Process Mining is about extrapolating existing knowledge from the event logs which are commonly available in the companies’ information systems. That is a set of analytical techniques that allows the extraction of process descriptions from a set of real executions. These executions are stored in the called event logs. The event logs record events in the execution of tasks. According to the Process Mining Manifesto, “the idea of process mining is to discover, monitor and improve real processes by extracting knowledge from event logs collected by information systems. Process mining includes automated process discovery (i.e., extracting process models from an event log), conformance checking (i.e., monitoring deviations by comparing model and log), and several process enhancement activities, such as social network/organizational mining, automated construction of simulation models, model extension, model repair, case prediction and history-based recommendations”.

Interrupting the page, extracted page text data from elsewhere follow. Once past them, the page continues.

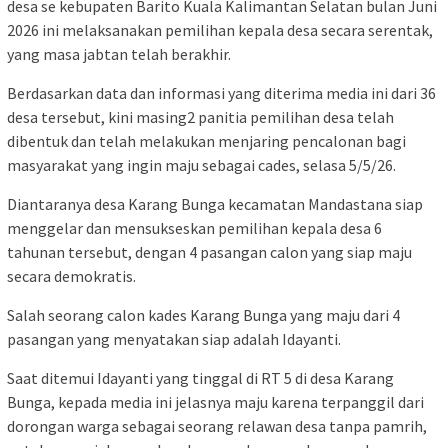
desa se kebupaten Barito Kuala Kalimantan Selatan bulan Juni
2026 ini melaksanakan pemilihan kepala desa secara serentak,
yang masa jabtan telah berakhir.
Berdasarkan data dan informasi yang diterima media ini dari 36
desa tersebut, kini masing2 panitia pemilihan desa telah
dibentuk dan telah melakukan menjaring pencalonan bagi
masyarakat yang ingin maju sebagai cades, selasa 5/5/26.
Diantaranya desa Karang Bunga kecamatan Mandastana siap
menggelar dan mensukseskan pemilihan kepala desa 6
tahunan tersebut, dengan 4 pasangan calon yang siap maju
secara demokratis.
Salah seorang calon kades Karang Bunga yang maju dari 4
pasangan yang menyatakan siap adalah Idayanti.
Saat ditemui Idayanti yang tinggal di RT 5 di desa Karang
Bunga, kepada media ini jelasnya maju karena terpanggil dari
dorongan warga sebagai seorang relawan desa tanpa pamrih,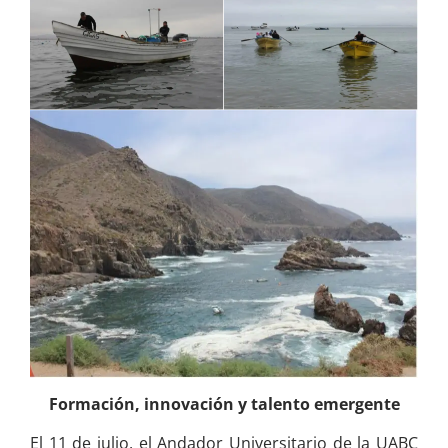
Formación, innovación y talento emergente
El 11 de julio, el Andador Universitario de la UABC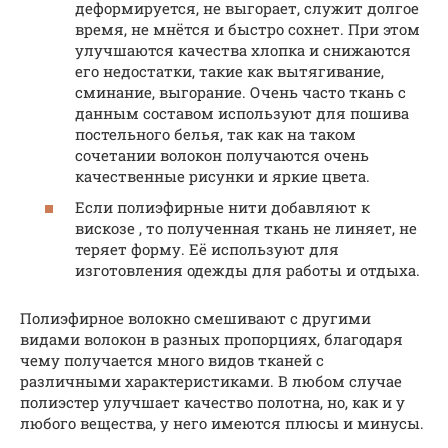
деформируется, не выгорает, служит долгое
время, не мнётся и быстро сохнет. При этом
улучшаются качества хлопка и снижаются
его недостатки, такие как вытягивание,
сминание, выгорание. Очень часто ткань с
данным составом используют для пошива
постельного белья, так как на таком
сочетании волокон получаются очень
качественные рисунки и яркие цвета.
Если полиэфирные нити добавляют к
вискозе , то полученная ткань не линяет, не
теряет форму. Её используют для
изготовления одежды для работы и отдыха.
Полиэфирное волокно смешивают с другими
видами волокон в разных пропорциях, благодаря
чему получается много видов тканей с
различными характеристиками. В любом случае
полиэстер улучшает качество полотна, но, как и у
любого вещества, у него имеются плюсы и минусы.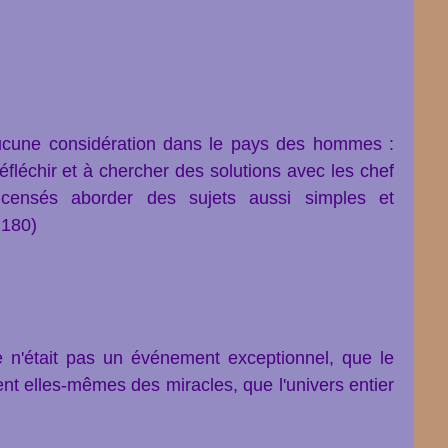
aucune considération dans le pays des hommes :
réfléchir et à chercher des solutions avec les chef
s censés aborder des sujets aussi simples et
.180)
e n'était pas un événement exceptionnel, que le
ient elles-mêmes des miracles, que l'univers entier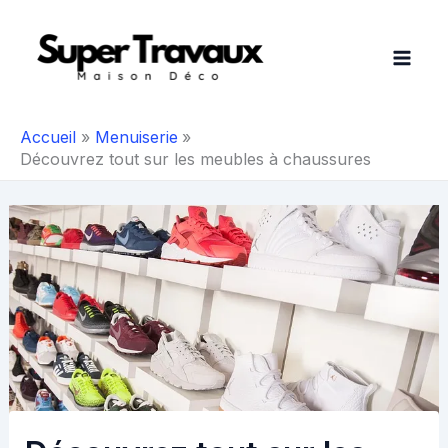
Aller
au
contenu
Accueil
Menuiserie
Découvrez tout sur les meubles à chaussures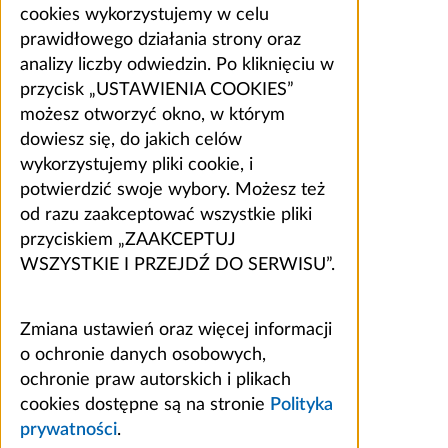
cookies wykorzystujemy w celu
prawidłowego działania strony oraz
analizy liczby odwiedzin. Po kliknięciu w
przycisk „USTAWIENIA COOKIES”
możesz otworzyć okno, w którym
dowiesz się, do jakich celów
wykorzystujemy pliki cookie, i
potwierdzić swoje wybory. Możesz też
od razu zaakceptować wszystkie pliki
przyciskiem „ZAAKCEPTUJ
WSZYSTKIE I PRZEJDŹ DO SERWISU”.
Zmiana ustawień oraz więcej informacji
o ochronie danych osobowych,
ochronie praw autorskich i plikach
cookies dostępne są na stronie
Polityka
prywatności
.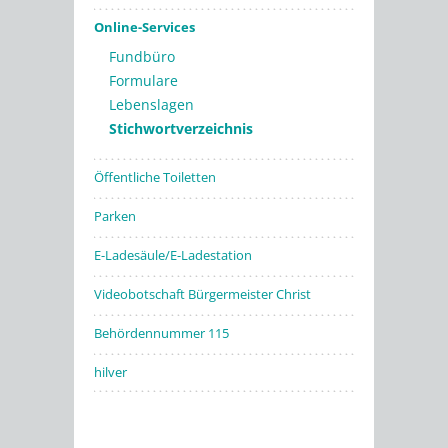
Online-Services
Fundbüro
Formulare
Lebenslagen
Stichwortverzeichnis
Öffentliche Toiletten
Parken
E-Ladesäule/E-Ladestation
Videobotschaft Bürgermeister Christ
Behördennummer 115
hilver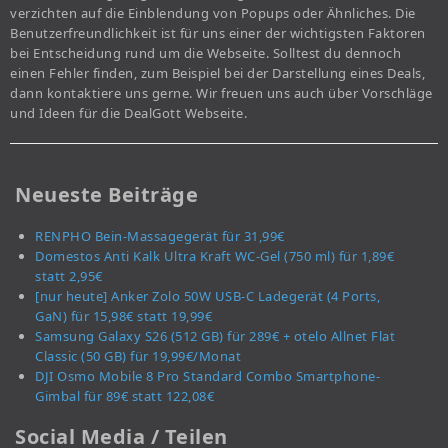
verzichten auf die Einblendung von Popups oder Ähnliches. Die
Benutzerfreundlichkeit ist für uns einer der wichtigsten Faktoren
bei Entscheidung rund um die Webseite. Solltest du dennoch
einen Fehler finden, zum Beispiel bei der Darstellung eines Deals,
dann kontaktiere uns gerne. Wir freuen uns auch über Vorschläge
und Ideen für die DealGott Webseite.
Neueste Beiträge
RENPHO Bein-Massagegerät für 31,99€
Domestos Anti Kalk Ultra Kraft WC-Gel (750 ml) für 1,89€
statt 2,95€
[nur heute] Anker Zolo 50W USB-C Ladegerät (4 Ports,
GaN) für 15,98€ statt 19,99€
Samsung Galaxy S26 (512 GB) für 289€ + otelo Allnet Flat
Classic (50 GB) für 19,99€/Monat
DJI Osmo Mobile 8 Pro Standard Combo Smartphone-
Gimbal für 89€ statt 122,08€
Social Media / Teilen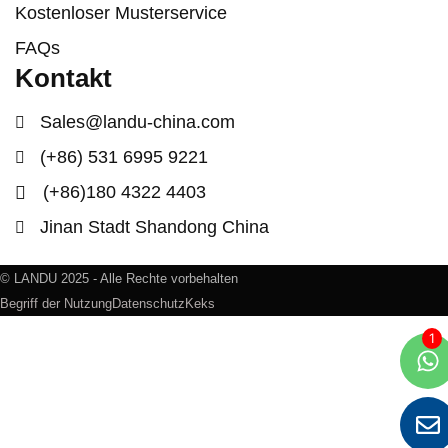
Kostenloser Musterservice
FAQs
Kontakt
Sales@landu-china.com
(+86) 531 6995 9221
(+86)180 4322 4403
Jinan Stadt Shandong China
© LANDU 2025 - Alle Rechte vorbehalten
Begriff der Nutzung
Datenschutz
Keks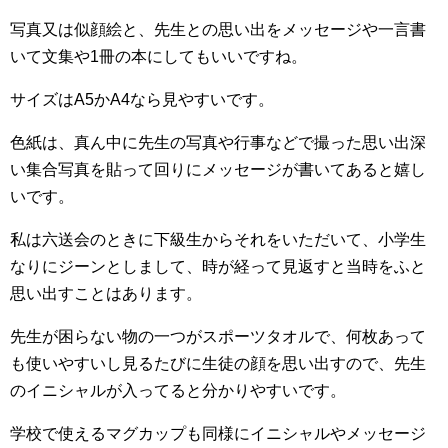
写真又は似顔絵と、先生との思い出をメッセージや一言書
いて文集や1冊の本にしてもいいですね。
サイズはA5かA4なら見やすいです。
色紙は、真ん中に先生の写真や行事などで撮った思い出深
い集合写真を貼って回りにメッセージが書いてあると嬉し
いです。
私は六送会のときに下級生からそれをいただいて、小学生
なりにジーンとしまして、時が経って見返すと当時をふと
思い出すことはあります。
先生が困らない物の一つがスポーツタオルで、何枚あって
も使いやすいし見るたびに生徒の顔を思い出すので、先生
のイニシャルが入ってると分かりやすいです。
学校で使えるマグカップも同様にイニシャルやメッセージ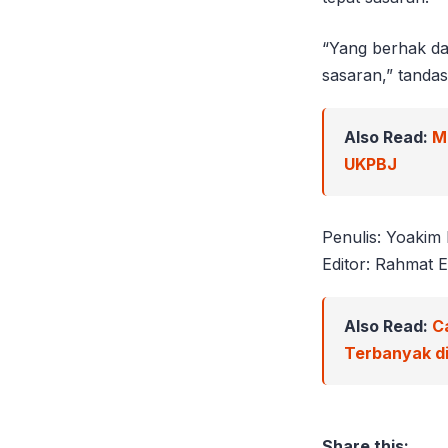
“Yang berhak dap
sasaran,” tanda
Also Read:
M
UKPBJ
Penulis: Yoakim
Editor: Rahmat E
Also Read:
C
Terbanyak di
Share this:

Most of the companies create business processes that most of the time, are difficult to control and comprehend. Understanding these processes is fundamental when improvement actions must be taken. The process mining techniques make easier and faster the comprehension of business processes and consequently, become easier control, manage these and take improvement decisions like cost, time and risks reduction.
This is possible thanks to the infinite amount of data companies have in their information systems. Is possible to know which activities are performed, when and by whom. With process mining is so possible to detect or diagnose problems based on facts and not on intuitions. This thanks to the confrontation between the observed behavior and process models, which can be hand-made or automatically discovered. This can help organizations capture information from enterprise transaction systems and provides detailed and data-driven information about how processes are performing.
Process Mining depicts a data-driven view of the process performance helping in visualize business problems and opportunities.
This recent technique, bridges so the gap between traditional model-based process analysis and data-centric analysis techniques such as machine learning and data mining. Process Mining can be applied to any type of operational processes, both for organizations and systems. All the application has in common just that the dynamic behavior needs to be related to process models.